A sweet poem in more way than one; the love the speaker has for the “you” flows through run-on imagery of honey and bees and gentleness and getting by. The imagery early in the poem of the affectionate handling of the bees draws a character I can’t help but fall for too.

 

who gets anything for keeps?” by Patrycja Humienik

from Dream Pop Press

“somebody with a word that could fill an entire mouth”

The scattered form of this poem suggests the same sense of a busy city street and disjointedness that the imagery conveys. The piece muses on language that surrounds but is disconnected, uncommunicative. What’s left is minutia: crosswalk symbols, flowers and mouths reduced to component parts, coming together in a piece both thoughtful and atmospheric.

 

Stock Footage (kick and spin)” by Lydia Unsworth

from talking about strawberries all of the time

“and we are so warm without even a fireplace or a mantra”

This piece reads like a sexy montage film of everyday life, a delightfully specific stream-of-consciousness. A certain lust for life persists through the scenes, the body retaining an immediacy and magic among mundane daily tasks. The length and unpunctuated prose form can make the poem a bit daunting to read through, but this also creates a fast immediacy and immersiveness. I keep finding myself going back to re-read the poem, but in bits and pieces, cutting it together in new ways like the “stock footage” title suggests.

 

Can robots write poetry??: poem.exe

What does it mean if robots can write poetry? As artificial intelligence grows, don’t we always turn to the arts as the last refuge and proof of humanity? Do bots like poem.exe prove that there’s nothing technology can’t do?? Is all poetry a scam???

Probably not; the bot is created by a human, after all, and so are its source materials: according to the poem.exe website, the basis for the poems is a corpus comprised largely of English translations of haiku, supplemented by other short poetry and some word substitutions. The project is less proof of a robot uprising than a continuation of the long-standing poetic tradition of found poetry, which dates back as far as 4th century centos comprised of re-assembled Virgil. But projects like this are exciting in that they continue to raise questions about what poetry can be, and how new tools can create new ways to play with language.

poem.exe has long been one of my favourite twitter bots because its products are consistently charming: while not every tweet is a winner, the bot consistently produces captivating imagery, and in some ways the incongruity of the random selection only heightens the effect: poetry is about making things new, about seeing the world in fresh and vivid ways, and a bot’s lack of self-doubt leaves it free to make bold (though sometimes absurd) juxtapositions. Like a human poet, the bot “reads” a selection of poetry and then assembles its own work, in this case based on constraints for the number of lines and appropriateness to the current season; unlike a human poet, the bot is relatively unfettered by more abstract concerns with what might be considered “good” or “bad.”

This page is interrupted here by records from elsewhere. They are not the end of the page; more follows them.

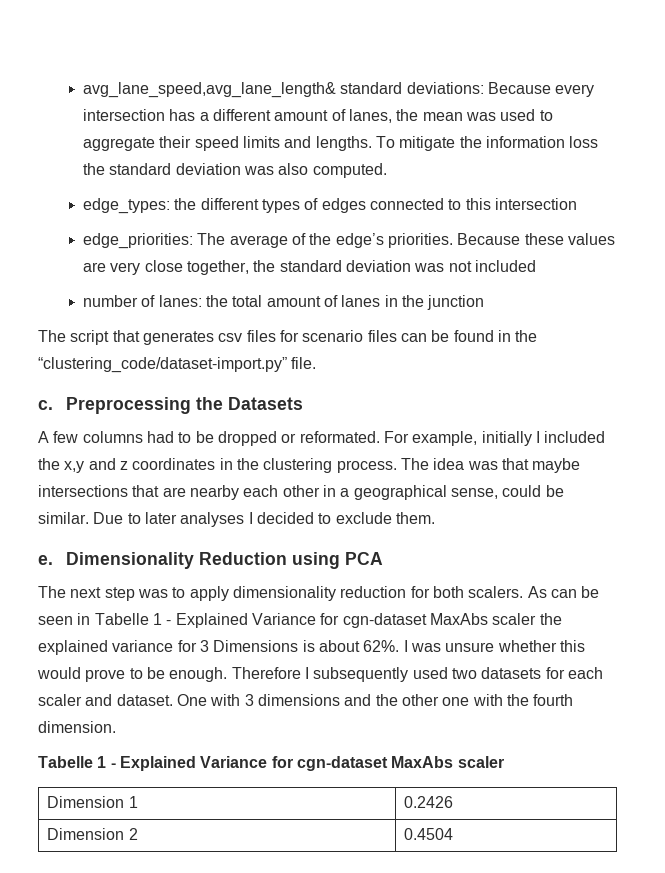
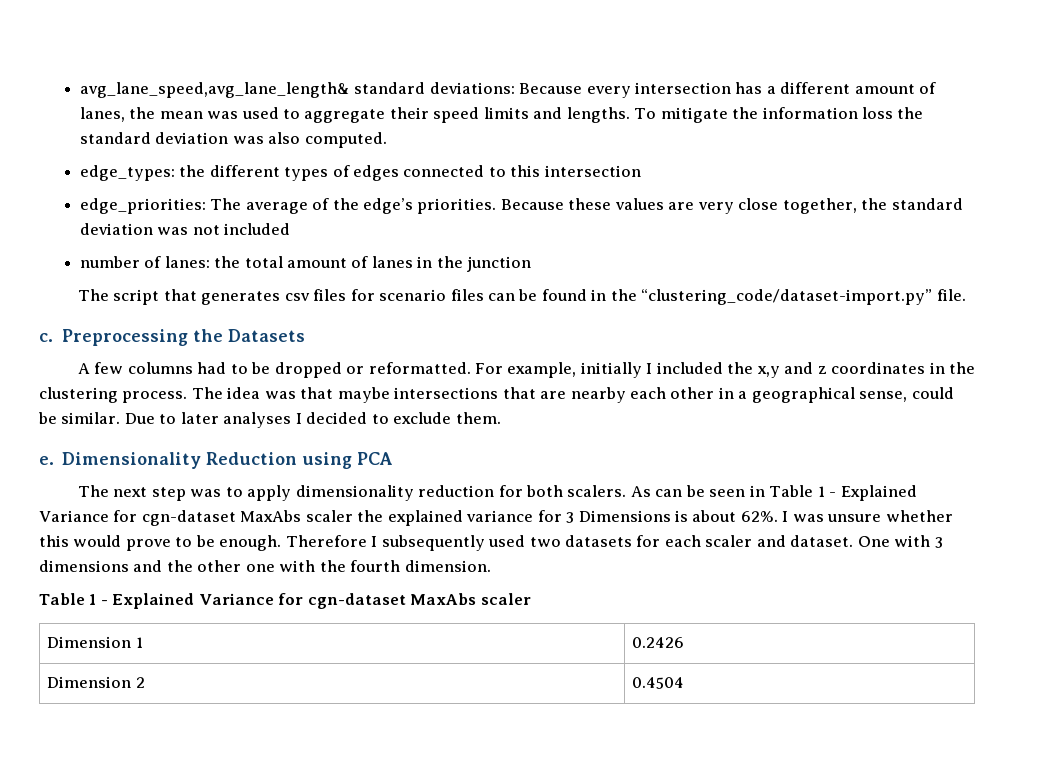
[299,431,380,443] reformated. -> [368,362,471,374] reformatted.
[94,613,149,625] Tabelle -> [769,485,814,497] Table
[38,756,93,768] Tabelle -> [39,593,85,605] Table

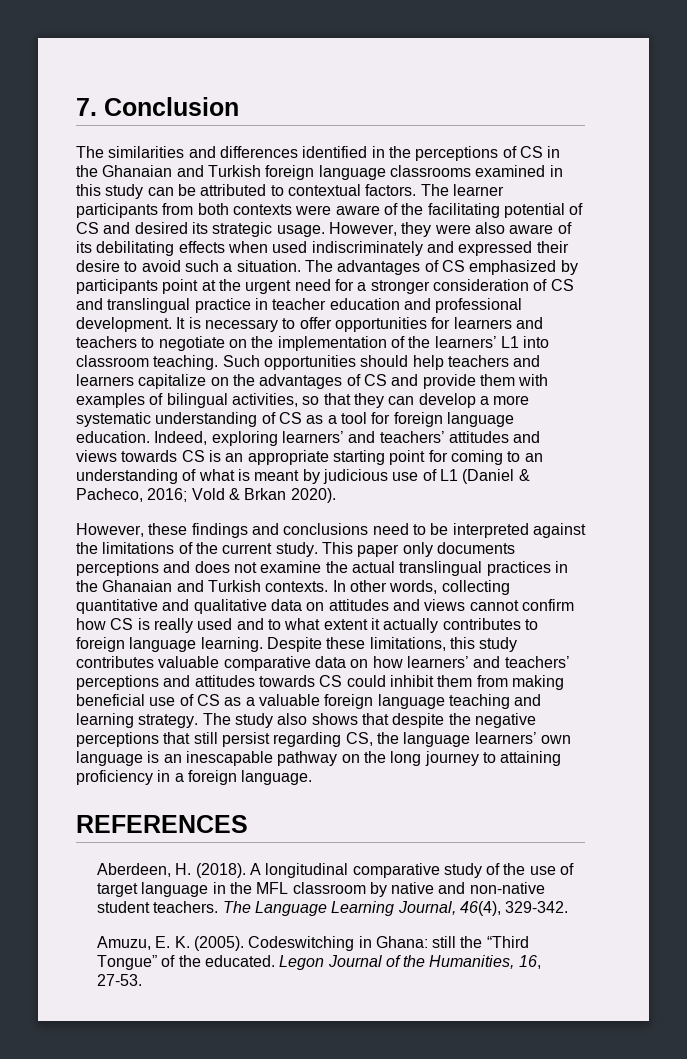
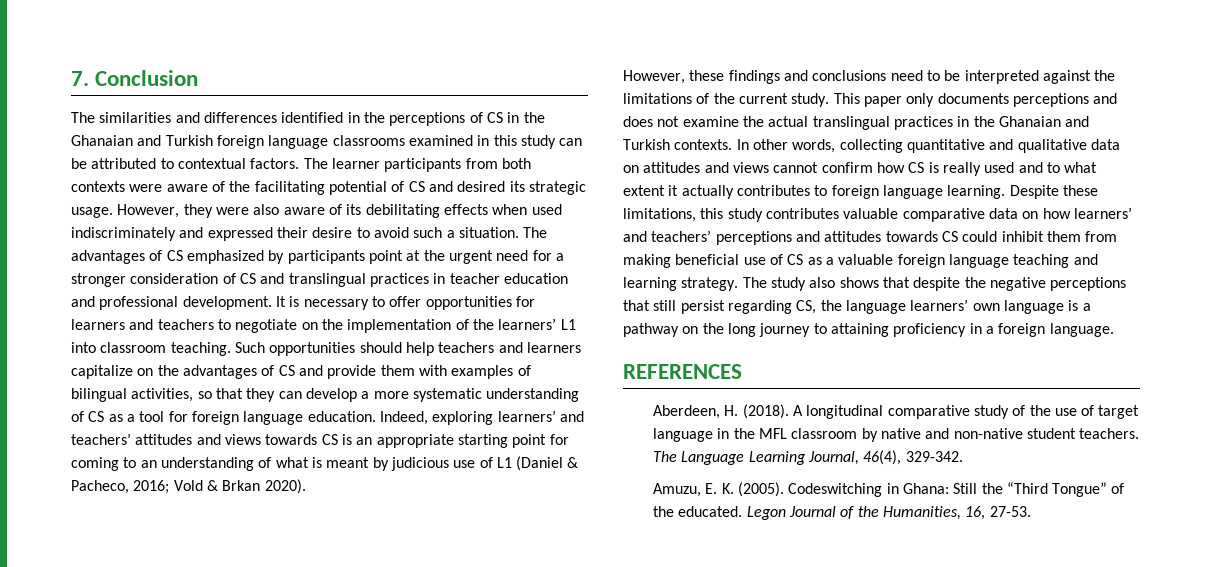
[194,298,251,313] practice -> [369,273,429,287] practices
[163,751,273,766] an inescapable -> [1082,303,1091,311] a
[432,936,457,948] still -> [953,483,978,494] Still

Drawing from haiku is perhaps a particularly strong choice in terms of creating enjoyable poetry without human intervention; my impressions from what I’ve learned about Eastern poetic traditions, especially haiku and Taoist poetry, is that these poetics aren’t necessarily meant to be about individual human experiences — the poet is a vehicle for conveying wisdom and emotion that already exists, through simple and vivid descriptions of nature. If these observational forms of poetry are about reducing the speaker’s presence to create a truer vision of the world, maybe this further step away through the use of technology can allow an even purer view, or at least create another layer of meaning.

Ultimately, poem.exe might just be a fun project and a soothing presence in the twitter-sphere. But any way that technology can be used to play with the boundaries of art — to connect old and new in unexpected ways — strikes me as a hint as to how we can continue to move forward: to create poetry that engages with the digital world not just superficially, but structurally; to create art that keeps up with the internet’s frenetic pace, yet remains an oasis among it.